One of the most interesting challenges of data science are predictions for important events such as national elections. With all those data streams of billions of posts, comments, likes, clicks etc. there should be a way to identify the most important correlations to make predictions about real-world behavior such as: going to the voting booth and chosing a candidate.
A very interesting data source in this respect is the Wikipedia. Why? Because Wikipedia is
- a) open (data on page-views, edits, discussions are freely available on daily or even hourly basis),
- b) huge (WP currently ranks as #6 of all web sites worldwide and reaches about a quarter of all online users),
- c) specific (people visit the Wikipedia because they want to know something about some topic)

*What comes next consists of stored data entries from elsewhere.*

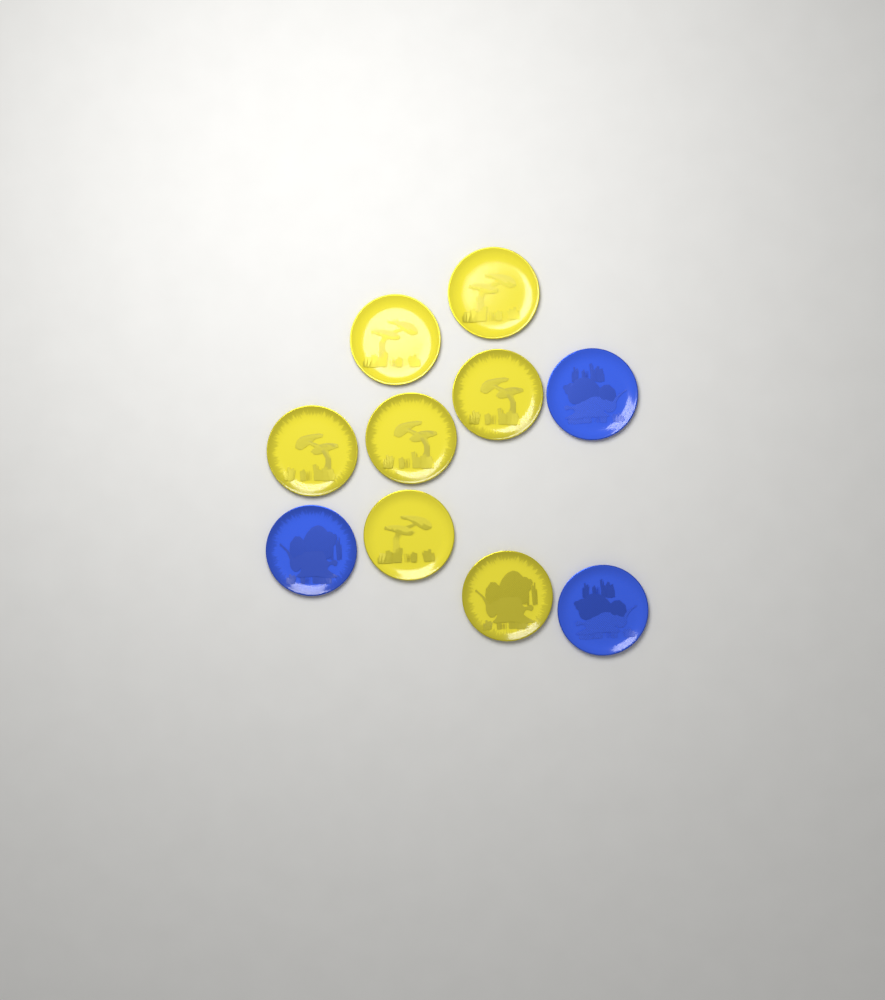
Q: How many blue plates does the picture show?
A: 3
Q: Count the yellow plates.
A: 7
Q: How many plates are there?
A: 10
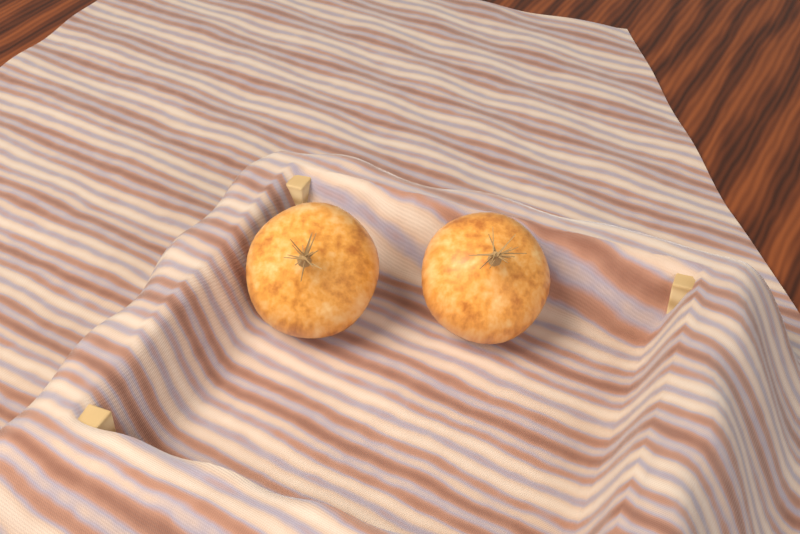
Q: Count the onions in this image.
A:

The first step was comparing the candidates Barack Obama and Mitt Romney over time. The resulting graph clearly shows the pivoting points of Obama’s presidential career (click to zoom):
But it also shows how strong Mitt Romney has been since the Republican primaries in January 2012. His Wikipedia page had attracted a lot more visitors in August and September 2012 than his presidential rival’s. Of course, this measure only shows attention, not sentiment. So it cannot be inferred from this data whether the peaks were positive or negative peaks. In terms of Wikipedia attention, Romney’s infamous 47% comments in September 2012 were more than 1/3 as important as Obama’s inauguration in January 2009.
Now, let’s add some further curves to this graph: Obama’s and McCain’s Wikipedia attention during the last elections:
Here’s another version with weekly data:
It’s almost instantly clear how much more attention Obama’s 2008 campaign (in red) gathered in comparison with his 2012 campaign (in green). On the other hand, Mitt Romney is at least when it comes to Wikipedia attention more interesting than McCain had been.
Here’s a comparison of Obama’s 2008 campaign vs. his 2012 campaign:
The last question: Is Mitt Romney 2012 as strong as Obama had been in 2008? Here’s a direct comparison:
A side-remark: I also did a correlation of this data set with Google Correlate. And guess what: The strongest correlation of the data for Obama’s 2012 campaign is the Google search query for “barack obama wikipedia”. There still seem to be a huge number of people using Google as their Wikipedia search-engine.
But this result could also be interpreted the other way round: If there is a strong correlation between Wikipedia usage and Google search queries, this makes Wikipedia an even more important data source for analyses.